World-renowned Berkeley sculptor exhibits new work at the Richmond Art Center
on October 13, 2009
At first glance, it is hard to connect the large clay sculptures currently on display at the Richmond Art Center with their creator. Berkeley artist Stephen De Staebler, 76, is an unassuming silver-haired man with weathered hands. At a recent reception for the Richmond Art Center exhibit, The Sculptor’s Way, he smiled warmly while visitors introduced themselves and commented on his work. It is difficult to imagine the artist – who uses a wheelchair –piecing large clay blocks into imposing figures over six-feet tall. Yet during the past two years, with the help of an assistant, De Staebler produced all of the 27 sculptures in the exhibit.
Nancy Servis, executive director of the Richmond Art Center, said De Staebler built these sculptures from smaller pieces he already had in his studio. Servis also teaches the history of California ceramics at California College of the Arts and has written about De Staebler for many years. In an essay accompanying the exhibit, Servis wrote, “These works are artistic apogees, serving as historical document and artistic comment.”
De Staebler’s pieces look like artifacts dug up from lost civilizations. The work on view at the Richmond Art Center resembles fragments of the human form intermingled with earthen blocks. Servis wrote that De Staebler’s figures “appear to be both emerging from and receding into the seemingly archaic clay.”
In 1954 De Staebler was working on his Bachelor of Arts degree in religion at Princeton University. In his thesis on Saint Francis of Assisi he wrote, “The mystic’s soul is held in tension between completeness and incompleteness, or between perfection and imperfection.” Servis wrote that De Staebler once said, “We are who we are, not so much because of what we have or are endowed with but because of what we are not endowed with.”
To the untrained eye, De Staebler’s work looks more like stone than clay. Servis said De Staebler is a sophisticated sculptor who thoroughly understands clay’s properties. She wrote that a major turning point in his work was when he accepted gravity’s influence on clay.
De Staebler hasn’t always sculpted towering figures of disparate parts. At the beginning of his career 50 years ago, he built horizontal large-scale clay projects. However, for the past 25 years his work has been vertical.
“He really found his voice as an artist,” said Servis, “when he rotated the axis of his work.”
At the reception, Servis announced the creation of the Richmond Art Center’s Stephen De Staebler Ceramic Artist in Residency program.
“He’s such an important figure in Northern California ceramics,” said Servis. “He treated the figure unlike any other artist ever has.”
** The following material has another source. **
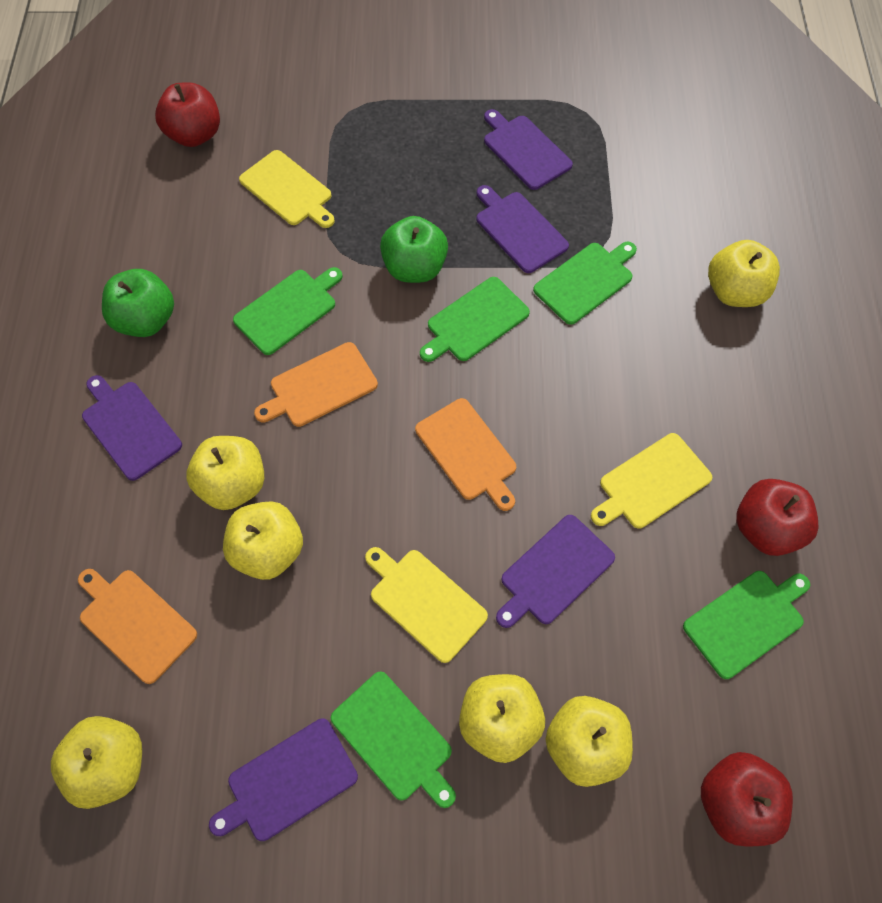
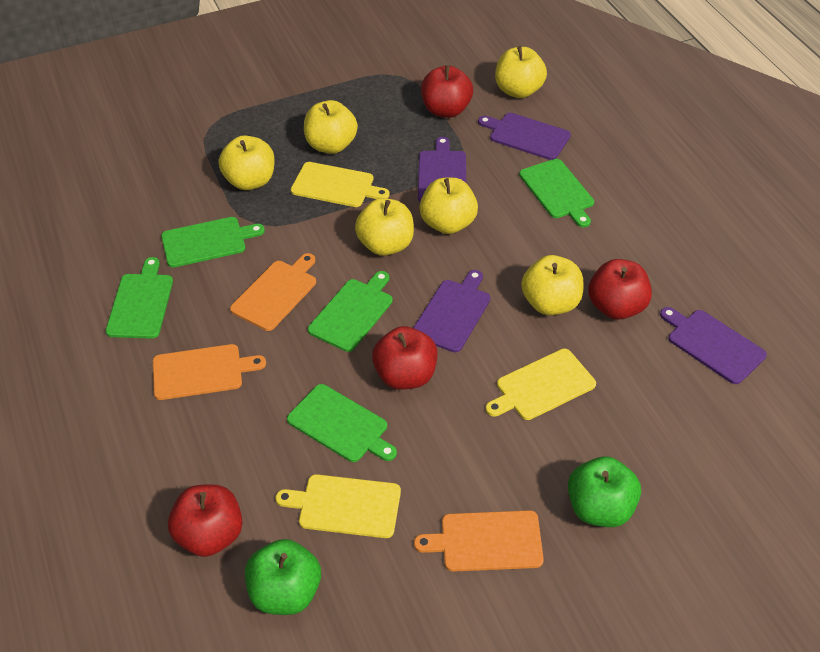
purple cutting board: 5 -> 4
red apple: 3 -> 4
According to Servis, artists primarily depict the human form with three dimensions. “De Staebler’s work, is also about internalization,” she wrote, referring to the intangible spiritual element many see in his work.
Amir Rauf, 63, drove all the way from Sacramento to see De Staebler’s new work.
“I’m amazed—here is this little old man and he’s still working,” Rauf said. “It shows the inner strength that he has.”
The Sculptor’s Way will be on display at the Richmond Art Center until Oct. 24.